--- Exercise 1 ---
In the Solr client post below, rewrite the paragraph beginning "First, you're going to need" as a short list of steps. Keep its main facts.

Coldfusion Solr Client - SolColdfusion

As I hinted at yesterday, I was close to having some code in the pipeline to abstract using Solr. I've finished the initial code with the following built in. Here's a brief setup guide to start playing with the code.

First, you're going to need to grab the latest release version of Solr (currently 1.2). The only real requirement to run this software is that you have a JRE of 1.5 or higher. Untar/zip the file somewhere convenient and open a command prompt. Get to the example directory in the apache-solr.1.2.x folder (cd /example). To start up the sample server running Jetty, just issue the following command:

java -jar start.jar

This will start a new instance of the Solr server on your computer on port 8983. You can make sure this is running by navigating to http://localhost:8983/solr (NOTE: this is a link to your computer. If you get an error, it's because your computer isn't running an instance of Solr on port 8983).

At this point, it's probably good to send you over to the Solr website to take a look at their tutorial. Go ahead. I'll wait...

...

Great, you're back.

You've seen some basic inserting, deleting, and querying of Solr index data. You may have also noticed that there are clients for PHP, Ruby, Python, and Java...no ColdFusion. I want to do a little more testing on this before I submit the patch, but I've added the initial code as an encosure here to do updating, deleting, and searching in Coldfusion.

The CFC SolColdfusion should be in the path org/apache/client (at least that's where I'm putting in for the purposes of this initial demonstration). The initialization takes one required parameter (the Solr host) and then has two optional parameters (port and path).

--- Supplied records ---
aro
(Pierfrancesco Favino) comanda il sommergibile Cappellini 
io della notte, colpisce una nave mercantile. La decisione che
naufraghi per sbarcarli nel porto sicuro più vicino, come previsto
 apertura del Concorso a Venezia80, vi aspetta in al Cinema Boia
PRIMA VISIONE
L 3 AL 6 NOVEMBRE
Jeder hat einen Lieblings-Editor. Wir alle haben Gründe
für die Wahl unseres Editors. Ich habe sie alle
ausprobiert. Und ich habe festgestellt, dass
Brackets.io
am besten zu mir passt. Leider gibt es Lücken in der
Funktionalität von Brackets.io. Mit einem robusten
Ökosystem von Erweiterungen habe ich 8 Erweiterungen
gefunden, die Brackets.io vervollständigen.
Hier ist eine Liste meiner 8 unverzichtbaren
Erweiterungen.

--- Exercise 2 ---
Give every line of the rows above, after the Solr client post, as a JSON list of strings with one string per line. Leave out blank lines.

--- Exercise solution 1 ---
- Download the latest release version of Solr (currently 1.2).
- Make sure a JRE of 1.5 or higher is available, the only real requirement.
- Untar or unzip the file somewhere convenient and open a command prompt.
- Go to the example directory in the apache-solr.1.2.x folder (cd /example).
- Start the sample server, which runs Jetty, with the command that follows.

--- Exercise solution 2 ---
[
  "aro",
  "(Pierfrancesco Favino) comanda il sommergibile Cappellini ",
  "io della notte, colpisce una nave mercantile. La decisione che",
  "naufraghi per sbarcarli nel porto sicuro più vicino, come previsto",
  " apertura del Concorso a Venezia80, vi aspetta in al Cinema Boia",
  "PRIMA VISIONE",
  "L 3 AL 6 NOVEMBRE",
  "Jeder hat einen Lieblings-Editor. Wir alle haben Gründe",
  "für die Wahl unseres Editors. Ich habe sie alle",
  "ausprobiert. Und ich habe festgestellt, dass",
  "Brackets.io",
  "am besten zu mir passt. Leider gibt es Lücken in der",
  "Funktionalität von Brackets.io. Mit einem robusten",
  "Ökosystem von Erweiterungen habe ich 8 Erweiterungen",
  "gefunden, die Brackets.io vervollständigen.",
  "Hier ist eine Liste meiner 8 unverzichtbaren",
  "Erweiterungen."
]